- **TEXTAUSZUG**:
——

Projektgruppe diskutiert Partizipationsmöglichkeiten im Internet

Welche Möglichkeiten für mehr politische Partizipation bietet das Netz? Darüber diskutierte die Projektgruppe Demokratie und Staat in ihrer Sitzung am 23. Januar. Außerdem standen Textarbeit und die Vorbereitung eines Expertengesprächs auf der Tagesordnung.

Mehrere Impulsreferate durch Projektgruppenmitglieder bildeten die Einleitung zur Diskussion über das Potential des Internets für politische Beteiligungsmöglichkeiten. Einleitend ging es um die zunehmende Entfremdung der Bürger – gerade jüngerer Menschen – von der Politik. Die Parteien seien der entscheidende Filter in der politischen Kommunikation. Die Partizipationsmöglichkeiten für einzelne Bürgerinnen und Bürger gestalte sich zur Zeit aber schwierig und kompliziert. Der politische Betrieb, der sich ständig im Dauerwahlkampf zu befinden scheine, werde undurchschaubar für die Wähler, was sich auch in einer weiter abnehmenden Wahlbeteiligung äußere. Durch die hieraus resultierende verringerte Legitimation relativiere sich auch die Umsetzung des Wählerwillens auf der Grundlage der Wahlentscheidung.

——

- **BEREITGESTELLTES MATERIAL**:
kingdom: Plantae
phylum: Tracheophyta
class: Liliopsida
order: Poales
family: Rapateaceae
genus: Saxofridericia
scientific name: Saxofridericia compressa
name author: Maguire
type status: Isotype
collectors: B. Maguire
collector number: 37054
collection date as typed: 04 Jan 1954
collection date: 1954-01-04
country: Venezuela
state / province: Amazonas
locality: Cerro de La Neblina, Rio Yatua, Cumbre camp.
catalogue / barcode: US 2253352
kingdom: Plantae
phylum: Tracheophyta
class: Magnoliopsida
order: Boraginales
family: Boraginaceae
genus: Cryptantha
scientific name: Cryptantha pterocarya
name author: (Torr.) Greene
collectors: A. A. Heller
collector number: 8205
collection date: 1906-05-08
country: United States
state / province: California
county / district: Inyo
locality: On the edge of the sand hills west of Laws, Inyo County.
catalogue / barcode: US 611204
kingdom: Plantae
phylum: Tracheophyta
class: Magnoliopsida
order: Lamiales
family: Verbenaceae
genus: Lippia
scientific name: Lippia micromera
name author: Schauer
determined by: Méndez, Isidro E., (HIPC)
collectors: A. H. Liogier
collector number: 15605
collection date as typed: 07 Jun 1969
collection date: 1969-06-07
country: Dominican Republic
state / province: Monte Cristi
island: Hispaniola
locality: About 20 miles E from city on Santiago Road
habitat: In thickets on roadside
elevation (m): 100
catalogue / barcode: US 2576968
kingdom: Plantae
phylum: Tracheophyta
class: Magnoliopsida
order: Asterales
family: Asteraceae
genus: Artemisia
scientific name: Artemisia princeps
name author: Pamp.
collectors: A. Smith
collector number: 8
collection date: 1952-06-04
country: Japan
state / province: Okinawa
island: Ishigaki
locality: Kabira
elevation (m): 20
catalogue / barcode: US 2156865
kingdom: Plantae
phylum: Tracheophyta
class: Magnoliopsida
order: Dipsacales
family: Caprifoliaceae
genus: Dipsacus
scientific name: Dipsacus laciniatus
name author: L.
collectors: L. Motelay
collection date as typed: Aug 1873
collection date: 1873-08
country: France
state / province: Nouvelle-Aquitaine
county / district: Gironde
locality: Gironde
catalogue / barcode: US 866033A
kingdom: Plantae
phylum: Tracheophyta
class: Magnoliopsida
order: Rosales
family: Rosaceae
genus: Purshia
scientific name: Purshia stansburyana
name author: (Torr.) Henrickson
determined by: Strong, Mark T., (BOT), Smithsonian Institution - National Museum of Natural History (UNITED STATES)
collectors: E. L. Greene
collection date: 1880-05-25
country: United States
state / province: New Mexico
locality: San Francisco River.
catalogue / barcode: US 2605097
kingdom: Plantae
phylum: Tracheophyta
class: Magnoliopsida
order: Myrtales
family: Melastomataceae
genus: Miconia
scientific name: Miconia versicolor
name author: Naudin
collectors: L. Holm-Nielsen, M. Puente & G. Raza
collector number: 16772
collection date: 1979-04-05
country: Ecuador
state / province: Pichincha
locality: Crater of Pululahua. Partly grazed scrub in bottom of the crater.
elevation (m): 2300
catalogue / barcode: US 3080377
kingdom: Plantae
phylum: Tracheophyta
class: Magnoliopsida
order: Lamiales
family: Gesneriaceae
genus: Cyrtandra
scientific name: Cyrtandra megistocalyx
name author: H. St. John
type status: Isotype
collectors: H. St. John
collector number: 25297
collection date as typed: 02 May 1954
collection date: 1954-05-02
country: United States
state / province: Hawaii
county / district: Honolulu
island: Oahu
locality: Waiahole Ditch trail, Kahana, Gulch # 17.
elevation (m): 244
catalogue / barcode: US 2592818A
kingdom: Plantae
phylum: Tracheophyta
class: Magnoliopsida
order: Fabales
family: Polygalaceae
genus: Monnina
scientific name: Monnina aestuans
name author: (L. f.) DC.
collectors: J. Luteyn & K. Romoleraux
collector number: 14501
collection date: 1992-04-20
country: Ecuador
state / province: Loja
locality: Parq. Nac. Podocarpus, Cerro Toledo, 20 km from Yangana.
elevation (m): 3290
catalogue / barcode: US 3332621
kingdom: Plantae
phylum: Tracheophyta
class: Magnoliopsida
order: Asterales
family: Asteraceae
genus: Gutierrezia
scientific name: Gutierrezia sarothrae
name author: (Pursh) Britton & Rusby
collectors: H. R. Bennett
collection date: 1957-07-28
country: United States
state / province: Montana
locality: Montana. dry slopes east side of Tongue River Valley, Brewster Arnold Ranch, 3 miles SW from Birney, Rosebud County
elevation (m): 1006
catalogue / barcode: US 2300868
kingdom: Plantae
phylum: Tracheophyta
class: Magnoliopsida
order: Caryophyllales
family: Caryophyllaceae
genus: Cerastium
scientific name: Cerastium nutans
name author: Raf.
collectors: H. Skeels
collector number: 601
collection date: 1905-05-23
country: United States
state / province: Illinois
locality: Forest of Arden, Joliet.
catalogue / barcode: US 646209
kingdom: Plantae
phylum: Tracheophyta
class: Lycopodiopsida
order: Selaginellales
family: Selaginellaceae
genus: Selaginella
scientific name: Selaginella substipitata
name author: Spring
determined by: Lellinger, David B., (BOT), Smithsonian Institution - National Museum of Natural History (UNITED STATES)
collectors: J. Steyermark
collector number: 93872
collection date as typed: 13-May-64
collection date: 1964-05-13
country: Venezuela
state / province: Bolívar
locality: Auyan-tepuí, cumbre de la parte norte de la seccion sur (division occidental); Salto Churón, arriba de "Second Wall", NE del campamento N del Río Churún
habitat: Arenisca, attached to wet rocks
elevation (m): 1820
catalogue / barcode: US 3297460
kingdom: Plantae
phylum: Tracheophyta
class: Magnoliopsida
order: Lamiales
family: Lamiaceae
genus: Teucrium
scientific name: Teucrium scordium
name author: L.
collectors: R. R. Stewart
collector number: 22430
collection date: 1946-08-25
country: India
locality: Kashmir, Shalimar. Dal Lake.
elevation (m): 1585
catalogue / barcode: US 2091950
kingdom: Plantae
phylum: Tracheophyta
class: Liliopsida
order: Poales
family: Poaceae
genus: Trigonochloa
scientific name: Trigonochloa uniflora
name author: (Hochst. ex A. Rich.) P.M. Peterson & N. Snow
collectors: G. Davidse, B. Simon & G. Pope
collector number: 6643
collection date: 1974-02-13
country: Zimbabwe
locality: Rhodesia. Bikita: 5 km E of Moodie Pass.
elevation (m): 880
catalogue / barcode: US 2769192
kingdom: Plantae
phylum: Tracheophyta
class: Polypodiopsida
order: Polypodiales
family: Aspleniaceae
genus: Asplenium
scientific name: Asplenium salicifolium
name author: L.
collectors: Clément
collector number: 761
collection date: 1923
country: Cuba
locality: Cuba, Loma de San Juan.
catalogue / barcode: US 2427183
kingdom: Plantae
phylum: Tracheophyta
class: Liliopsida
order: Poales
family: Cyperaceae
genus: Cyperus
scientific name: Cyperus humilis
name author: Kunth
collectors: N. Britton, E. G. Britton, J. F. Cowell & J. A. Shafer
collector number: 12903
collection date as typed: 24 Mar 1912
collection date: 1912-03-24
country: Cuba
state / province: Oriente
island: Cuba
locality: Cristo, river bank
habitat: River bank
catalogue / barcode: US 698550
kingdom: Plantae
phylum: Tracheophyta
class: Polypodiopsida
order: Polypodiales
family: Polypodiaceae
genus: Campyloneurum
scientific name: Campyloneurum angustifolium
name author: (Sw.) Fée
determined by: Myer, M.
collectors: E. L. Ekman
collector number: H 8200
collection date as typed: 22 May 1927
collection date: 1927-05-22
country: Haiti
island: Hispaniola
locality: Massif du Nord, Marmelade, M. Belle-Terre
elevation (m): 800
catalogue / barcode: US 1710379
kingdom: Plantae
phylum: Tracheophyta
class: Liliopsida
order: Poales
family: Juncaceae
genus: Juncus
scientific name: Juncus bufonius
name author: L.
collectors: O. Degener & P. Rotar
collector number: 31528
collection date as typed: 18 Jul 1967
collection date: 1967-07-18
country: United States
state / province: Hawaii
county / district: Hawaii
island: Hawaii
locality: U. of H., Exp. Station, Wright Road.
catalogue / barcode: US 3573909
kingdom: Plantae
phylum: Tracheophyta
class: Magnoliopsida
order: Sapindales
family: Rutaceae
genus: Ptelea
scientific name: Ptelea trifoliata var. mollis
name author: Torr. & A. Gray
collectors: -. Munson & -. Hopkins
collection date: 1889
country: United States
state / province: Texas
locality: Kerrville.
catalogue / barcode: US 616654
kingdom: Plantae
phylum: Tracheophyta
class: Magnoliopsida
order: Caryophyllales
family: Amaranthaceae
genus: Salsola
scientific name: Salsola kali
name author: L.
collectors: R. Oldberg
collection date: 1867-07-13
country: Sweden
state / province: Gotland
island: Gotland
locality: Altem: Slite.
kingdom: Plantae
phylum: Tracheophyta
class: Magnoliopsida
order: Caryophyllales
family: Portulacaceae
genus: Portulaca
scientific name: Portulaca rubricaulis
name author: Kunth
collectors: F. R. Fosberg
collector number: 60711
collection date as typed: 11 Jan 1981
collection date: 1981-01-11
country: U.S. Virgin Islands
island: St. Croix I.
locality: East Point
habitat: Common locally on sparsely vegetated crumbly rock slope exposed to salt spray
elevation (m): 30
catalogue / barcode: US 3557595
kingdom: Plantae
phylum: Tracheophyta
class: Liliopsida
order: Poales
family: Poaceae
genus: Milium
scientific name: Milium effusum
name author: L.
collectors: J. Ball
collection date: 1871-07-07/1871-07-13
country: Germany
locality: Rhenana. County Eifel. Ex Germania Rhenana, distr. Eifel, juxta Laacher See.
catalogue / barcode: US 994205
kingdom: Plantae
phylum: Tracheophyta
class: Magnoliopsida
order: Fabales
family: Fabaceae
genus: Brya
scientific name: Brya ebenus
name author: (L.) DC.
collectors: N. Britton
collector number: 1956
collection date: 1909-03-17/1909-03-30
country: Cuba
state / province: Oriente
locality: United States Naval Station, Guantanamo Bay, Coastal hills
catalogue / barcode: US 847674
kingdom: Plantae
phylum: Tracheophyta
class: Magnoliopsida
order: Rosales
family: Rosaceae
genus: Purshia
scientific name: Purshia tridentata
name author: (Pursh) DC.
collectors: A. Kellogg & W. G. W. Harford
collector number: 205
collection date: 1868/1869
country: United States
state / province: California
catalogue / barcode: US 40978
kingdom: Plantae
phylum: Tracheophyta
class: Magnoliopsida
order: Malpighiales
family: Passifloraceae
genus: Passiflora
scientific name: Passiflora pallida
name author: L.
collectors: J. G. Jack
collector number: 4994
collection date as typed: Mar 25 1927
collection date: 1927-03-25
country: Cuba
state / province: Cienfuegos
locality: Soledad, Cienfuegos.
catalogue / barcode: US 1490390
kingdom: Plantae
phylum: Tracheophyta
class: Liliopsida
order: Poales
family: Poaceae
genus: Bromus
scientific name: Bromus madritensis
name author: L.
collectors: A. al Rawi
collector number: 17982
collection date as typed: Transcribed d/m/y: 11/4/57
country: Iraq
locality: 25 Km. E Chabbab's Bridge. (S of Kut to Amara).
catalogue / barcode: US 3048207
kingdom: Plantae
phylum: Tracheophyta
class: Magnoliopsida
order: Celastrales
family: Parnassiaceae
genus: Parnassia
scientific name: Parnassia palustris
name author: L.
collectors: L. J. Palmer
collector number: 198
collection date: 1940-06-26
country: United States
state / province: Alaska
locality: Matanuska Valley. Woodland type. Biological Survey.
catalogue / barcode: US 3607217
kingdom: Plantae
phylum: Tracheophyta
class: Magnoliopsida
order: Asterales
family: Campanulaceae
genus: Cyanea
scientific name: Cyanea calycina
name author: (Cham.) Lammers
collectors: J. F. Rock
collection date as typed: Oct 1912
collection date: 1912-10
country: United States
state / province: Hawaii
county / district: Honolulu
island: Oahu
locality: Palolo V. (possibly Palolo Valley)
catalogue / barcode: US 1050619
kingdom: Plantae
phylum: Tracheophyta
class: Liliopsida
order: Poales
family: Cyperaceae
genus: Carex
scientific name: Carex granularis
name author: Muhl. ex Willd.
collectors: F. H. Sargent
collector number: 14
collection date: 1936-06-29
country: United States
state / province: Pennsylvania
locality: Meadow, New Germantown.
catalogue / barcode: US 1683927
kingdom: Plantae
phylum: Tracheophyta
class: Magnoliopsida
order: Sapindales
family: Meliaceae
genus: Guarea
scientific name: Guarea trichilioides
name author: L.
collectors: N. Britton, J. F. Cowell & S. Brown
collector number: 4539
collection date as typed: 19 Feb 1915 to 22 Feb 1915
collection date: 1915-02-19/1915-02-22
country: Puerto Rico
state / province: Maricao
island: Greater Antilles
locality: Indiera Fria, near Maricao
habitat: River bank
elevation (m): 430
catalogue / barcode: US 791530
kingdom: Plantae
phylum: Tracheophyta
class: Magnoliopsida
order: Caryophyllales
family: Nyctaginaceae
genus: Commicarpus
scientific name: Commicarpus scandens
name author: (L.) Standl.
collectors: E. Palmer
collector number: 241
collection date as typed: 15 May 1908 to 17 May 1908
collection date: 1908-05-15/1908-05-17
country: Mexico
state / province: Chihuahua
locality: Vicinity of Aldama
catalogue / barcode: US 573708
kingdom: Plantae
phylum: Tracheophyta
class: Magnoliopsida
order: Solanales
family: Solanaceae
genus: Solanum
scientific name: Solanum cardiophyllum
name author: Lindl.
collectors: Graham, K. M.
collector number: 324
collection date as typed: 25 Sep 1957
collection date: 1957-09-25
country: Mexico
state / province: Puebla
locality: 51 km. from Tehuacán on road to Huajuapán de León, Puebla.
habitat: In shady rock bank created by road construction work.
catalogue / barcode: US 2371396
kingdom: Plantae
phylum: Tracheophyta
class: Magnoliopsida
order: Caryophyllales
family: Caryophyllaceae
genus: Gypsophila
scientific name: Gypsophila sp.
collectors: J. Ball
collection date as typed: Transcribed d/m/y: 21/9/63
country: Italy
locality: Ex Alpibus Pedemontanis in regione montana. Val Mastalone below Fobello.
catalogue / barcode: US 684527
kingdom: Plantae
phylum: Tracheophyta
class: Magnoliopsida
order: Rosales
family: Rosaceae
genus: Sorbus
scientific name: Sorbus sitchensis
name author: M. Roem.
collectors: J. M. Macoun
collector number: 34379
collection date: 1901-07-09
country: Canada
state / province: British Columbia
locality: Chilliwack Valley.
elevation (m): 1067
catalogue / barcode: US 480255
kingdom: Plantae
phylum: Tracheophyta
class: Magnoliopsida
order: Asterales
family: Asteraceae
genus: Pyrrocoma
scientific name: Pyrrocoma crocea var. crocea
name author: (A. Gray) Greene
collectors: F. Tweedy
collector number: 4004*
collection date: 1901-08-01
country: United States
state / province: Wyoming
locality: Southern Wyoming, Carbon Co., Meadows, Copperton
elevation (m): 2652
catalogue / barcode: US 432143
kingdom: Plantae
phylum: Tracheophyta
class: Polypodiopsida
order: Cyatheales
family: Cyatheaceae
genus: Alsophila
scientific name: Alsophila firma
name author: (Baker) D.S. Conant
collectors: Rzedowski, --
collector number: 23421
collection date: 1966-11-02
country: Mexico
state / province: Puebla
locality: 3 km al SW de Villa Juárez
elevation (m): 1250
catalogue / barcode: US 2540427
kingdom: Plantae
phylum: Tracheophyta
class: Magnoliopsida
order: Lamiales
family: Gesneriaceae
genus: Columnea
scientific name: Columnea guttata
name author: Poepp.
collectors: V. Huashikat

——

- **IHRE AUFGABEN**:
1. Geben Sie aus dem Text über politische Partizipation im Internet alles von „Mehrere Impulsreferate durch“ bis hinunter zu „Grundlage der Wahlentscheidung.“ erneut wieder, und tauschen Sie dabei „Impulsreferate“ gegen „Kurzvorträge“ aus.
2. An welchem Tag hielt die Projektgruppe Demokratie und Staat laut dem Text über politische Partizipation im Internet ihre Sitzung ab?
3. Führen Sie den Text über politische Partizipation im Internet im Anschluss an seinen letzten Satz weiter.

- **ERGEBNISSE**:
1.
Mehrere Kurzvorträge durch Projektgruppenmitglieder bildeten die Einleitung zur Diskussion über das Potential des Internets für politische Beteiligungsmöglichkeiten. Einleitend ging es um die zunehmende Entfremdung der Bürger – gerade jüngerer Menschen – von der Politik. Die Parteien seien der entscheidende Filter in der politischen Kommunikation. Die Partizipationsmöglichkeiten für einzelne Bürgerinnen und Bürger gestalte sich zur Zeit aber schwierig und kompliziert. Der politische Betrieb, der sich ständig im Dauerwahlkampf zu befinden scheine, werde undurchschaubar für die Wähler, was sich auch in einer weiter abnehmenden Wahlbeteiligung äußere. Durch die hieraus resultierende verringerte Legitimation relativiere sich auch die Umsetzung des Wählerwillens auf der Grundlage der Wahlentscheidung.

2. Am 23. Januar.

3.
Chancen durch das Internet

Immer häufiger entstünden Koalitionen aus eigentlich konkurrierenden Parteien. Viele Menschen verstünden daher nicht, was politische Entscheidungen mit ihrer Wahlentscheidung zu tun hätten. Das Internet biete hier auf drei Ebenen Chancen: Zunächst auf der Ebene der Informationsvermittlung, dann bezüglich des politischen Diskurses. Auf Entscheidungsebene schließlich, so der Referierende, könne es sinnvoll sein, zu punktuellen Themen Plebiszite durchzuführen. Offen sei die Frage, wie man zu diesen Themen komme. Die Projektgruppe selbst mache mit der Beteiligungsplattform entsprechende Versuche. Transparenz und Partizipation hätten sich hier als die richtigen Ansätze erwiesen. Bezogen auf politische Entscheidungen sei die repräsentative Demokratie trotz aller Politikverdrossenheit das beste unter allen nicht perfekten politischen Systemen. Zusätzliche Partizipationsmöglichkeiten, gerade über das Internet, könnten zu mehr Legitimation führen.

Bekenntnis  zur parlamentarischen Demokratie

In einem weiteren Referat berichtete ein Projektgruppenmitglied von der Studie Bürger Online. Diese Forsa-Studie habe zunächst zwei Ergebnisse gebracht. Erstens schwinde die Legitimationsbasis für Regierungen massiv: Einige Landesregierungen in Deutschland seien nur durch etwa 20 Prozent der Gesamtbevölkerung legitimiert. Andererseits habe die Studie gezeigt, dass sich die Bürgerinnen und Bürger weiterhin für die parlamentarische Demokratie aussprechen. Die geringe Wahlbeteiligung werde also nicht als Zeichen für Demokratiemüdigkeit oder eine schwindende Identifikation mit der Staatsform gewertet. Trotzdem werde die geringer werdende Legitimation für die Regierungen zu einem Problem, weshalb die sich die Frage stelle, wie man die Menschen dazu bringen könne, sich politisch mehr zu engagieren.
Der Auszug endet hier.